**Activities**
**a)** Print, word for word, the part of the essay on empowering the poor that opens with the words containing "Productive Empowerment of" and closes with "such an approach.".
**b)** Carry on the essay about productive empowerment of the poor, picking up after its final sentence.

**Selected passage**

= = = = =

Productive Empowerment of the Poor
Besides emergency and welfare programmes for those who can temporarily, only to a limited extent (the special people) or lifelong, not help themselves, any sustainable poverty elimination programme will have to enable the poor to help themselves. The existence of emergency and welfare programmes provide also for some assurance to the poor, that they can afford additional risk and venture out to elbow in on some greener pastures. That, besides government programmes and private welfare agencies, the poor and local communities should be further enabled and encouraged to create and strengthen their own social security funds and systems, is an essential cornerstone of such an approach.
Globalisation has its advantages, as has a liberalised market and economy, besides attempts at national or local autonomy will be defeated by powerful forces in the market. But unless the people protect themselves from defenceless exposure to the greed of the more powerful, being forced to offer not only their labour at the whim and whiff of the market below sustainability cost, their contribution in the form of taxes on consumption, constituting over 80 percent of public revenue in Pakistan, many times more than they get in return from the public exchequer, and their savings if any, utilised by the banking system for investment in the towns and abroad, Government expenditure and eroded by inflation, unless they, as well as the other players, who seek a future in the local market, participate in creating a defence mechanism of limited local autonomy, to enable more people to participate with some measure of strength and fallback self-reliance in the local, the national and the global market, the defenceless will continue to be pushed around by the vagaries of the market and those; who have or wish to develop a stake in the local market, will have to go elsewhere or under them. If the NGOs can make people including the local business community understand, that solidarity is not only a moral category, but also a material insurance for their own future, then funds for such ventures are no unsurmountable problem, credibility is the key asset for an NGO.
The European and Japanese imperial and industrial capital had to learn the hard way, pulling the world into two world wars, that they had to cooperate with each other and share with at least their own people, if they wished to enlarge their markets. The feudals have more than their land and money at stake, it is their way of life and self-esteem or inflated egos, thus there is no hope for them to cooperate. Most of the super-rich already have one foot abroad and will run away, when the real crunch comes. It is those who depend on the local market, its supply and demand for goods, who have a stake in it. The bazaar had traditionally had its system of network support, which has largely collapsed due to the intrusion of the state and only a baradari or family support system has survived.

= = = = =

**Data extracts**
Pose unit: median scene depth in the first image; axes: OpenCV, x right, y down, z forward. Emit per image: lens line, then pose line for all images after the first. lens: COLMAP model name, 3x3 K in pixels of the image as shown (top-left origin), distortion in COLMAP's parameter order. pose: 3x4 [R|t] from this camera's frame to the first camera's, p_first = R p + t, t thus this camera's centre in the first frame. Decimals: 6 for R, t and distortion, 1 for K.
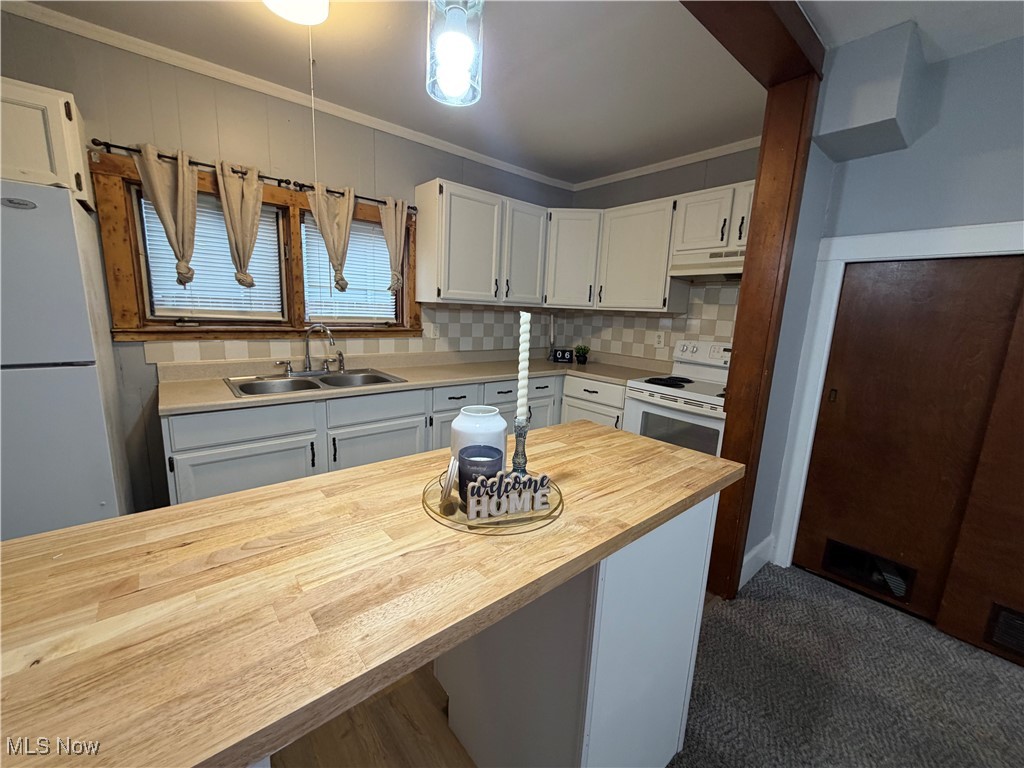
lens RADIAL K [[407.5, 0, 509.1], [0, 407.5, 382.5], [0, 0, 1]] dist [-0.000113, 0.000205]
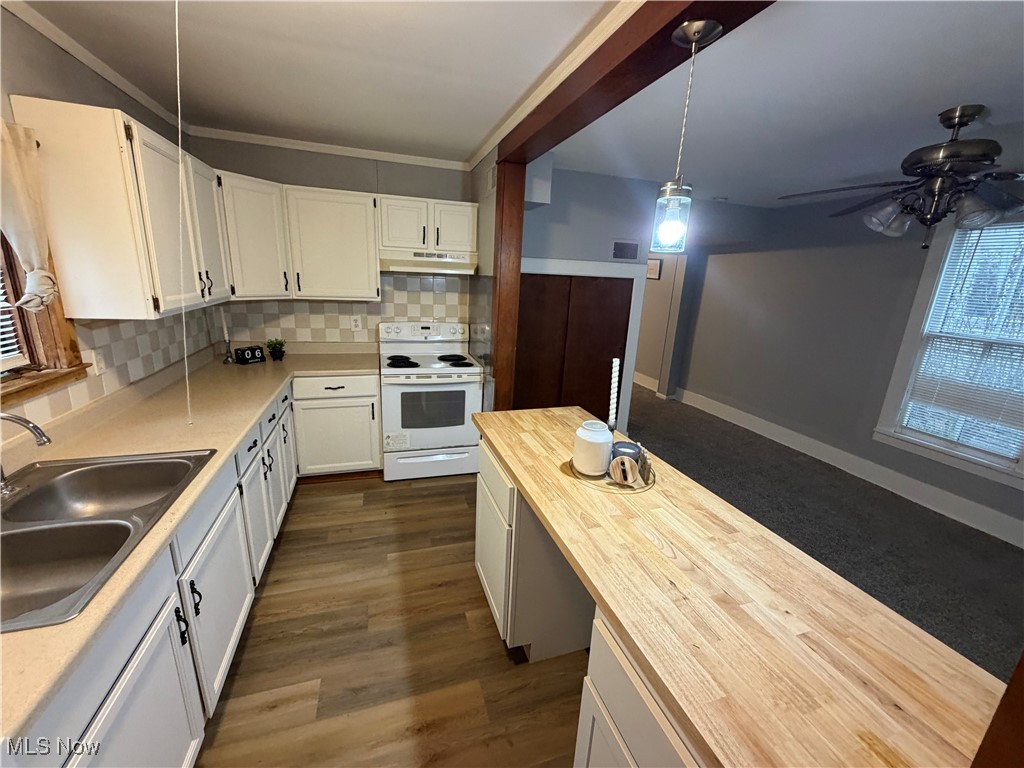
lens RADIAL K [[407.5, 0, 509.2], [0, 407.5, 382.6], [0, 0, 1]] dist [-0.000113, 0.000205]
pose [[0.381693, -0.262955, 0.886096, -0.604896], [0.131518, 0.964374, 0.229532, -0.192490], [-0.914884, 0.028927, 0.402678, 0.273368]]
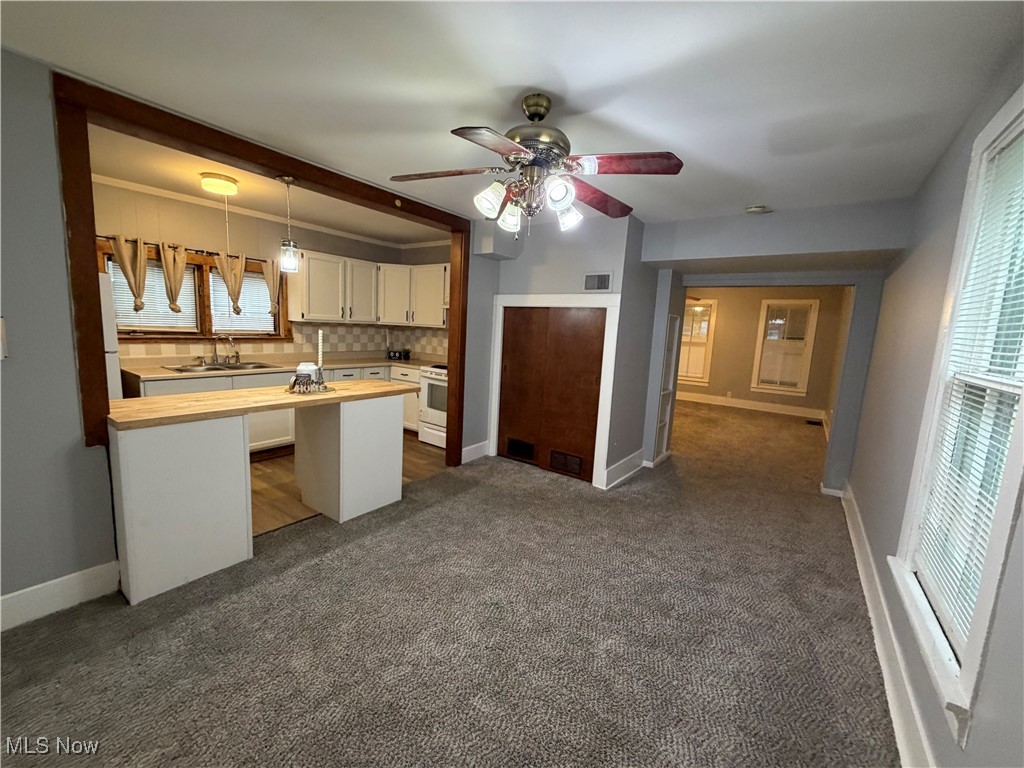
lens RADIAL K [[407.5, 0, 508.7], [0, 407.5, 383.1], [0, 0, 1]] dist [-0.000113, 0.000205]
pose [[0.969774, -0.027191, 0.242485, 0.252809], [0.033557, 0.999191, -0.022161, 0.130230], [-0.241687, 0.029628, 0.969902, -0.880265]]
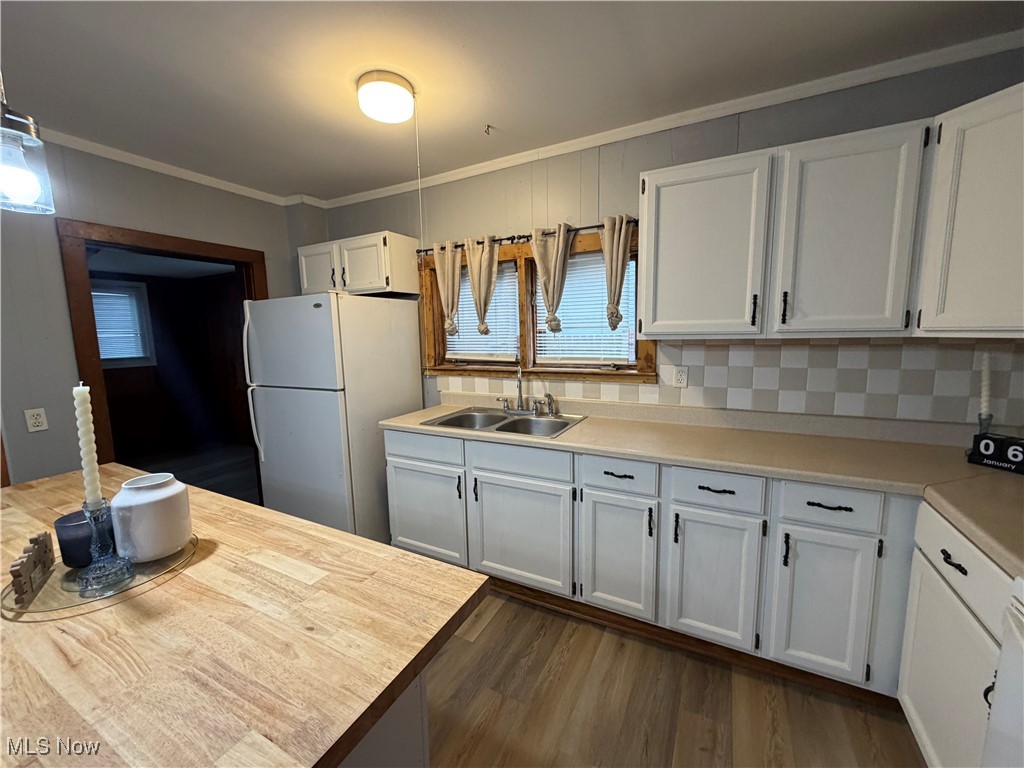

= = = = =

**Answers for each item**
**a)**
Productive Empowerment of the Poor
Besides emergency and welfare programmes for those who can temporarily, only to a limited extent (the special people) or lifelong, not help themselves, any sustainable poverty elimination programme will have to enable the poor to help themselves. The existence of emergency and welfare programmes provide also for some assurance to the poor, that they can afford additional risk and venture out to elbow in on some greener pastures. That, besides government programmes and private welfare agencies, the poor and local communities should be further enabled and encouraged to create and strengthen their own social security funds and systems, is an essential cornerstone of such an approach.

**b)**
The governments with their centralised development programs, of taking control of all development activities, trying to purchase local loyalties and votes through the promise or implementation of welfare or development schemes, have taken the initiative out of the hands of the citizens, but were unable to fulfil their promises. There is now large-scale resistance to pay taxes to a state machinery, that is not trusted to handle them responsibly and in the interest of national development. CBR and Ministry of Finance themselves are aware that there is limited elasticity for public revenue mobilisation in the present system. If as pointed out above, there is no hope for structural improvement in the near future, then why not allow more local organisations (NGOs) to raise tax-deductible funds for investment into public assets with more equitable access for the poor. The local businessmen, when they see their money invested into schools, clinics, local security arrangements and improvement of other local facilities in a transparent manner and visible improvement of the poor in their midst or neighbourhood, they will not only pay happily and without grudge but notice in their own business and seek new business opportunities arising from the demand created thereby. What has to be fought hard are the forces that tend to create dissension, mistrust and demobilisation of local initiative.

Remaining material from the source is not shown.